JURISPRUDENCE

The word Jurisprudence is derived from two Latin words, juris— meaning ‘of law’, and prudens—meaning ‘skilled’. The term has been used variously at different times, ranging from its use to describe mere knowledge of the law to its more specific definition as a description of the scientific investigation of fundamental legal phenomena. A strict definition of jurisprudence is, as is the case with many general terms, difficult to articulate. The main problem with jurisprudence is that its scope of inquiry ranges over many different subjects and touches on many other disciplines, such as economics, politics, sociology and psychology, which would normally be regarded as having little to do with law and legal study. As a subject, jurisprudence may be said to involve the study of a wide range of social phenomena, with the specific aim of understanding the nature, place and role of law within society. The main question which jurisprudence seeks to answer is of a general nature and may be phrased simply as:

what is the nature of law? This question can be seen as being actually two questions in one, that is, ‘what is the law?’ and ‘what constitutes good law?’.

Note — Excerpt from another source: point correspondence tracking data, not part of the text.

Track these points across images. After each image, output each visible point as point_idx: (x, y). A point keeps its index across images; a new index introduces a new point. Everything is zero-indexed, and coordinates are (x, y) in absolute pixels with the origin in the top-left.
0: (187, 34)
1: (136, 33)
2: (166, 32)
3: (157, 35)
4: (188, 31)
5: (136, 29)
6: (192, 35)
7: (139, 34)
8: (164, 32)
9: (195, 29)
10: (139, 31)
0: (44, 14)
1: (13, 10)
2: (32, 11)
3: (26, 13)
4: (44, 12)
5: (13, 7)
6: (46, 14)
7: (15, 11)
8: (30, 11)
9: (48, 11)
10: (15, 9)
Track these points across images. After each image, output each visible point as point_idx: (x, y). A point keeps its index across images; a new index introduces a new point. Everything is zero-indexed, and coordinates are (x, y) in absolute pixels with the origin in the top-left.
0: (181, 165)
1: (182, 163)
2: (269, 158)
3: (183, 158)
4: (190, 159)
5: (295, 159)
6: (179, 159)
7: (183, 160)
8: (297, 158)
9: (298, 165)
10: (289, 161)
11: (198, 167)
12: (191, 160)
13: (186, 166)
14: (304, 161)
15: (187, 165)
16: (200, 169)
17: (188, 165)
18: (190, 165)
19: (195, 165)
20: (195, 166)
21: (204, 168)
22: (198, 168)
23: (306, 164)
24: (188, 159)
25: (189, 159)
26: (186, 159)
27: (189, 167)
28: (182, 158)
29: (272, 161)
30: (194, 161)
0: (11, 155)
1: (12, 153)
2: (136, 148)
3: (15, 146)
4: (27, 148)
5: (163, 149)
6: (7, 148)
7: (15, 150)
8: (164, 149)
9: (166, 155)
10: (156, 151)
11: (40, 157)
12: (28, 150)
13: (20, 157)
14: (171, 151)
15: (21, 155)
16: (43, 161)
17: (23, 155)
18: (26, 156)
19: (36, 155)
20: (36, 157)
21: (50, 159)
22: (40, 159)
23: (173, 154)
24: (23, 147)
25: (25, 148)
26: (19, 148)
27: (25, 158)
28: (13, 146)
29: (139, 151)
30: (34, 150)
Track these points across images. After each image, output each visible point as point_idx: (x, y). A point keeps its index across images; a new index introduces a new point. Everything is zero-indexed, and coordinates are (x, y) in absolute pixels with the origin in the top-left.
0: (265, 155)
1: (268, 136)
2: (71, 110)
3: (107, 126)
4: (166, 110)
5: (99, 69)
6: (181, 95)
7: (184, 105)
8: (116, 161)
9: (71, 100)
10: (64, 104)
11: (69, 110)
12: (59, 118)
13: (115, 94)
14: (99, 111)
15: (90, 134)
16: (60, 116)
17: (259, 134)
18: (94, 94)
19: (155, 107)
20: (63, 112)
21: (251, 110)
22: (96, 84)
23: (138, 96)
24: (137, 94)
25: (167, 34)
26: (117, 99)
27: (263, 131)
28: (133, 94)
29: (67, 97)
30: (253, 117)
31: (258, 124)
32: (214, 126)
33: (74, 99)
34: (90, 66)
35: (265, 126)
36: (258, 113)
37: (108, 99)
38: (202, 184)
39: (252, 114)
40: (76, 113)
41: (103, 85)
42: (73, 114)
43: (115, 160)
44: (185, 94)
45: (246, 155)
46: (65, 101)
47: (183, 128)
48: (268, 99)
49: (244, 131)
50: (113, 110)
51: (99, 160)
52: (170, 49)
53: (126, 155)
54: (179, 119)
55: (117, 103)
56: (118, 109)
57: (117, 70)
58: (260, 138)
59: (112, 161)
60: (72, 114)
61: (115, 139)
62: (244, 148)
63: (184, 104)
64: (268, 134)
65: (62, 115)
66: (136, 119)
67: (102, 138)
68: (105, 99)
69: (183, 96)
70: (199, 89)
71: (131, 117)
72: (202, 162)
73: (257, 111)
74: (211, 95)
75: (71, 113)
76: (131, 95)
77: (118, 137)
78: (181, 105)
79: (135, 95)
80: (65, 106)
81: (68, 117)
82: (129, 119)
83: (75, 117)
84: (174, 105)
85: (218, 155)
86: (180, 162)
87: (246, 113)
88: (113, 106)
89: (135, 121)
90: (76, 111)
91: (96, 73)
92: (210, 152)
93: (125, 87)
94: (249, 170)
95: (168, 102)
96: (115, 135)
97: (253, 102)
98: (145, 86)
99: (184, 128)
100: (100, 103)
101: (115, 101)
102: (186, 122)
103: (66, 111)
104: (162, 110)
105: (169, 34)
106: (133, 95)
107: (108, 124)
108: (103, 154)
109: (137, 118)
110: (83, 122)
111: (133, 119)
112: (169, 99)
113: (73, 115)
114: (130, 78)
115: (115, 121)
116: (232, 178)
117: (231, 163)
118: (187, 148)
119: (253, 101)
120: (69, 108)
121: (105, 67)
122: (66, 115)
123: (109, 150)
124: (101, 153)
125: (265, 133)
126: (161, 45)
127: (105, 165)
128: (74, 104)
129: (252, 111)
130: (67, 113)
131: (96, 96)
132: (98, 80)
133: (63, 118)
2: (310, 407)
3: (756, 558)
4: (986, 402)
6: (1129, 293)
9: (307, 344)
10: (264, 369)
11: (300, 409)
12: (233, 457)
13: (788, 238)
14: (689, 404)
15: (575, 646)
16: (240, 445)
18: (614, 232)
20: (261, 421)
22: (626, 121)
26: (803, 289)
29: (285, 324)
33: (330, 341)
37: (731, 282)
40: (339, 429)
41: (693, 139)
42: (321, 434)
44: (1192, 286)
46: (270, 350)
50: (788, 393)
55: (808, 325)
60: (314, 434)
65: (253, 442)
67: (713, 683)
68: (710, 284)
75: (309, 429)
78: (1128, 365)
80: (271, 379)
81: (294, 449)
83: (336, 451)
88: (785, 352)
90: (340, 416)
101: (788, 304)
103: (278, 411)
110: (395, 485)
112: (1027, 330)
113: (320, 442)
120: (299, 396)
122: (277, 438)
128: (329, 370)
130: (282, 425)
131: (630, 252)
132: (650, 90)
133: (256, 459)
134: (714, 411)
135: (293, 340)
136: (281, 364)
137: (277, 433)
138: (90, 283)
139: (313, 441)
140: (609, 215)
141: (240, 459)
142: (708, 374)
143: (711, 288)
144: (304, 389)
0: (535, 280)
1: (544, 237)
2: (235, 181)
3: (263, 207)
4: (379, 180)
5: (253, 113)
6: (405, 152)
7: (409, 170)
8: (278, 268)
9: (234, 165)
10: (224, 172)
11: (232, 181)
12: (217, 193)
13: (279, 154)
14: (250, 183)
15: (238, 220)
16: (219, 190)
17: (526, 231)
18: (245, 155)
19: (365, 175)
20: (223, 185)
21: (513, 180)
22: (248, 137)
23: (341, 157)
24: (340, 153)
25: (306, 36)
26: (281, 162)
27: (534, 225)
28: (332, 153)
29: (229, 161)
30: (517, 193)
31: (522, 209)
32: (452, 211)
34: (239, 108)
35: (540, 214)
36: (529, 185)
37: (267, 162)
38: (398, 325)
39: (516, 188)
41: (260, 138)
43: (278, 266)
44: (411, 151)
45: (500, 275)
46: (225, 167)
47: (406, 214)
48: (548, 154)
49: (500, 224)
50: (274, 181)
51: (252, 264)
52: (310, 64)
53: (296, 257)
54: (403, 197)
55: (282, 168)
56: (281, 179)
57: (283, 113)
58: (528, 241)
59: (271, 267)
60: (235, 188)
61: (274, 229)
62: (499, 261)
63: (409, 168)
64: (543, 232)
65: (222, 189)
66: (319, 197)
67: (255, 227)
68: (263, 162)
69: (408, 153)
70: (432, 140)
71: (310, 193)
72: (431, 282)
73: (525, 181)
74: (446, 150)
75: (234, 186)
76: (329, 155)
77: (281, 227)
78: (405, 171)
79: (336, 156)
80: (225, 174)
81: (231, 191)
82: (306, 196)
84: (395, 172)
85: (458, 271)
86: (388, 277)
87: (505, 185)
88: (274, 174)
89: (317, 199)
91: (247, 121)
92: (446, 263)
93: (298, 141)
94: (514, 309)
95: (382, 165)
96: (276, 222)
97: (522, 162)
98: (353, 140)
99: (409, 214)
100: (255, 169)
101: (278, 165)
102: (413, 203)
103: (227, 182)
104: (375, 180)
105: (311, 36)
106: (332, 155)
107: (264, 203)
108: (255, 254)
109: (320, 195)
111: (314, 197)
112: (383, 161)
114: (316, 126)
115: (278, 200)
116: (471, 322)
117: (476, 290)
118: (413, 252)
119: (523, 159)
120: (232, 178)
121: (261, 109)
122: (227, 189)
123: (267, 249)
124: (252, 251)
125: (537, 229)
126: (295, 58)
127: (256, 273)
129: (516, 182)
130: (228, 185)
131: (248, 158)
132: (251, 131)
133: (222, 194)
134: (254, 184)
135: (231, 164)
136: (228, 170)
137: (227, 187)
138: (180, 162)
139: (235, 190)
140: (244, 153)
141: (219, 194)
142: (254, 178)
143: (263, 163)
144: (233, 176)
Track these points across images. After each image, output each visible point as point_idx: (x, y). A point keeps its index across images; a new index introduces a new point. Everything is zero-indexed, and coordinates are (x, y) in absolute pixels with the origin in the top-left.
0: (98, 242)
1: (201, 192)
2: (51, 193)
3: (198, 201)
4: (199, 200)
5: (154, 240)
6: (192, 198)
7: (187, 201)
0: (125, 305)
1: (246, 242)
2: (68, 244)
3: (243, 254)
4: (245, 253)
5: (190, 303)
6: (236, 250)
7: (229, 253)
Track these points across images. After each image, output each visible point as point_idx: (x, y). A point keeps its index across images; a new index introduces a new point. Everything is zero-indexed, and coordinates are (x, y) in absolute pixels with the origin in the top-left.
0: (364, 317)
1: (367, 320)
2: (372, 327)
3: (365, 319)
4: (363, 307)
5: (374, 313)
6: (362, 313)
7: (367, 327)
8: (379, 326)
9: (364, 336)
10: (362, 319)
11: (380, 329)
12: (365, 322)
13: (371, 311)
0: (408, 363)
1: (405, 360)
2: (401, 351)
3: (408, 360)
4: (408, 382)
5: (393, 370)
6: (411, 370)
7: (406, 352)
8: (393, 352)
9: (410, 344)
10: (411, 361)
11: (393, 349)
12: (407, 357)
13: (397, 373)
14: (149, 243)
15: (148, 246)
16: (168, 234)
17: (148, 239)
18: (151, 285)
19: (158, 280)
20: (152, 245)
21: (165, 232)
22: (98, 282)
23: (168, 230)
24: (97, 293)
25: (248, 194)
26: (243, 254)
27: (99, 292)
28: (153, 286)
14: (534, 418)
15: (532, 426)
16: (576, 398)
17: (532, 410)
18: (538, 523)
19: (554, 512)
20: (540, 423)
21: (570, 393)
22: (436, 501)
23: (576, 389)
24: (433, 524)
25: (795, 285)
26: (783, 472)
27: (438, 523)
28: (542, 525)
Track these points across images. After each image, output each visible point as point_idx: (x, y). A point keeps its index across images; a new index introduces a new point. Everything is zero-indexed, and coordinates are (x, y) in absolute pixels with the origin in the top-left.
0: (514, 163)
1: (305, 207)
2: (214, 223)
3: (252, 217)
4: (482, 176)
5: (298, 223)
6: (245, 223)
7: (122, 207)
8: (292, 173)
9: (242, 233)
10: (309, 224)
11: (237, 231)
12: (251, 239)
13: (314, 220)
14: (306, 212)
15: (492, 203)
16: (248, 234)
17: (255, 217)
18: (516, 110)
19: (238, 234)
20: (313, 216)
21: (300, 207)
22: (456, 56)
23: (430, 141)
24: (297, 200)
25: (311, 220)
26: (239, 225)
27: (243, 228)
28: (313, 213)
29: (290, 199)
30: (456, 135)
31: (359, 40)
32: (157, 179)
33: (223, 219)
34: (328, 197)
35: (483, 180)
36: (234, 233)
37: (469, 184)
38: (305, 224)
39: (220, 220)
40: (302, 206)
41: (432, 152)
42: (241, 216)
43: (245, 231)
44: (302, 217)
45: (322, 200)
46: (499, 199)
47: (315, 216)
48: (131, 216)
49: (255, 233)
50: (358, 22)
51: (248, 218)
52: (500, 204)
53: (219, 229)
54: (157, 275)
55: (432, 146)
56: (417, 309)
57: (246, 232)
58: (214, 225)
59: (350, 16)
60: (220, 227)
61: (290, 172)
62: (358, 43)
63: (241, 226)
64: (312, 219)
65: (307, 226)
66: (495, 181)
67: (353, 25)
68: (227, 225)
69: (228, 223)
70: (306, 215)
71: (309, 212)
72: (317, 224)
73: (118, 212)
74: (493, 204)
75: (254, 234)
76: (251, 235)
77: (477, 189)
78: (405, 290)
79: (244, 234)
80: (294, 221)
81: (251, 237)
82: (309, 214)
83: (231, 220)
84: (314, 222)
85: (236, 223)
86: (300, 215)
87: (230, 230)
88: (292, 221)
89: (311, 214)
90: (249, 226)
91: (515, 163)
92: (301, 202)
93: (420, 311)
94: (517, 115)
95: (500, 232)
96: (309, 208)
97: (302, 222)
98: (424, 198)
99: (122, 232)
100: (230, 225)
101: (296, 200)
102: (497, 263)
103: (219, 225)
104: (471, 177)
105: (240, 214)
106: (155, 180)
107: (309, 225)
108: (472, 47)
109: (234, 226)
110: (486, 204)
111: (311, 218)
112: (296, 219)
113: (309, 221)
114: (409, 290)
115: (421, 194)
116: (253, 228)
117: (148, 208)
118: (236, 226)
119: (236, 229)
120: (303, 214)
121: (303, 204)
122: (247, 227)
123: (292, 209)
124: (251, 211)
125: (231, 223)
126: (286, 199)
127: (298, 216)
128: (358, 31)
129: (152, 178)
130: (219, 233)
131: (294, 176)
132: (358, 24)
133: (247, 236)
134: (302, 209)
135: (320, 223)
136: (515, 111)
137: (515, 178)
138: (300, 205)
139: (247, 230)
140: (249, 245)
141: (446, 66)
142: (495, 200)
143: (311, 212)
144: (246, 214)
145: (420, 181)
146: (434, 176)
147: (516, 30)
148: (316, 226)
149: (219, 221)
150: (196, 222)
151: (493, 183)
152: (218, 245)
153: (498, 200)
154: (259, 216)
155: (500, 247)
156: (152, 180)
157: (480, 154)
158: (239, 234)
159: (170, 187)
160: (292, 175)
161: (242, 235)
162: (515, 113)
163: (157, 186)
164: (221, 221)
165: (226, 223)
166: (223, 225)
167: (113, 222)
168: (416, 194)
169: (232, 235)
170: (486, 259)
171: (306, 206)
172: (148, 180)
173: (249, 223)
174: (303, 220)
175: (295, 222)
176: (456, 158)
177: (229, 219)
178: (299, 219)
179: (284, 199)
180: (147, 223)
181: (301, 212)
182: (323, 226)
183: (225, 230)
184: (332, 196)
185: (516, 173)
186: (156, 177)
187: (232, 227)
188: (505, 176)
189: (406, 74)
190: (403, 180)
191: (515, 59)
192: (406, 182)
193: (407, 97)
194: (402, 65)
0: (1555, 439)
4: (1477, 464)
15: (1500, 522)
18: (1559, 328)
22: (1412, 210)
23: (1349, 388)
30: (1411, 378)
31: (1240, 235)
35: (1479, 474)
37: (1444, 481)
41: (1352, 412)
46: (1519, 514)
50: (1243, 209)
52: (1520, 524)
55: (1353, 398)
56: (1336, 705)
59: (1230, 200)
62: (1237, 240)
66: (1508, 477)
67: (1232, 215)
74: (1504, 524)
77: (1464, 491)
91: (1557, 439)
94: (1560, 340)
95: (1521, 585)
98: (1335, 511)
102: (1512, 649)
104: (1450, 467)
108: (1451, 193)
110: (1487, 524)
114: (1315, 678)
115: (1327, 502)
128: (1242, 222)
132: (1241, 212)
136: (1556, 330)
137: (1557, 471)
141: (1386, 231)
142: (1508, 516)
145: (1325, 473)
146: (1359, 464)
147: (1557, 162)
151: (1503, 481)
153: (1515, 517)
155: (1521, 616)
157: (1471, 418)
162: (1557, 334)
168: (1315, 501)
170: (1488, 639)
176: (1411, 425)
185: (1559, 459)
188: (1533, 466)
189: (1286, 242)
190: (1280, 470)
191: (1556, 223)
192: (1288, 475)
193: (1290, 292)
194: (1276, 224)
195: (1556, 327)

Answers to these two questions constitute two major divisions in jurisprudential enquiry. These are analytical jurisprudence and normative jurisprudence. These two divisions were first clearly specified by John Austin in his text The Province of Jurisprudence Determined (1832). Subdivisions have been identified and argued for as the field of jurisprudence or legal philosophy has expanded. In the following section, we will briefly explain some of these divisions. Some distinctions in jurisprudence The work of jurists can be divided into various distinctive areas, depending mainly on the specific subject matter with which the study deals. What follows are some of the more important divisions and subdivisions, although it should be remembered that there are others. Analytical jurisprudence Involves the scientific analysis of legal structures and concepts and the empirical exercise involved in discovering and elucidating the basic elements constituting law in specific legal systems. The question to be answered is ‘what is the law?’. Normative jurisprudence Refers to the evaluation of legal rules and legal structures on the basis of some standard of perfection and the specification of criteria for what constitutes ‘good’ law. This involves questions of what the law ought to be. General jurisprudence Refers to an abstracted study of the legal rules to be found generally in the more developed legal systems. Particular jurisprudence The specific analysis of the structures and other elements of a single legal system. Historical jurisprudence A study of the historical development and growth of legal systems, and the changes involved in that growth. Critical jurisprudence Studies intended to provide an estimation of the real value of existing legal systems, with a view to providing proposals for necessary changes to such systems. Sociological jurisprudence Seeks to clarify the link between law and other social phenomena, and to determine the extent to which its creation and operation are influenced and affected by social interests. Economic jurisprudence Investigates the effects on the creation and application of the law of various economic phenomena, for example, private ownership of property.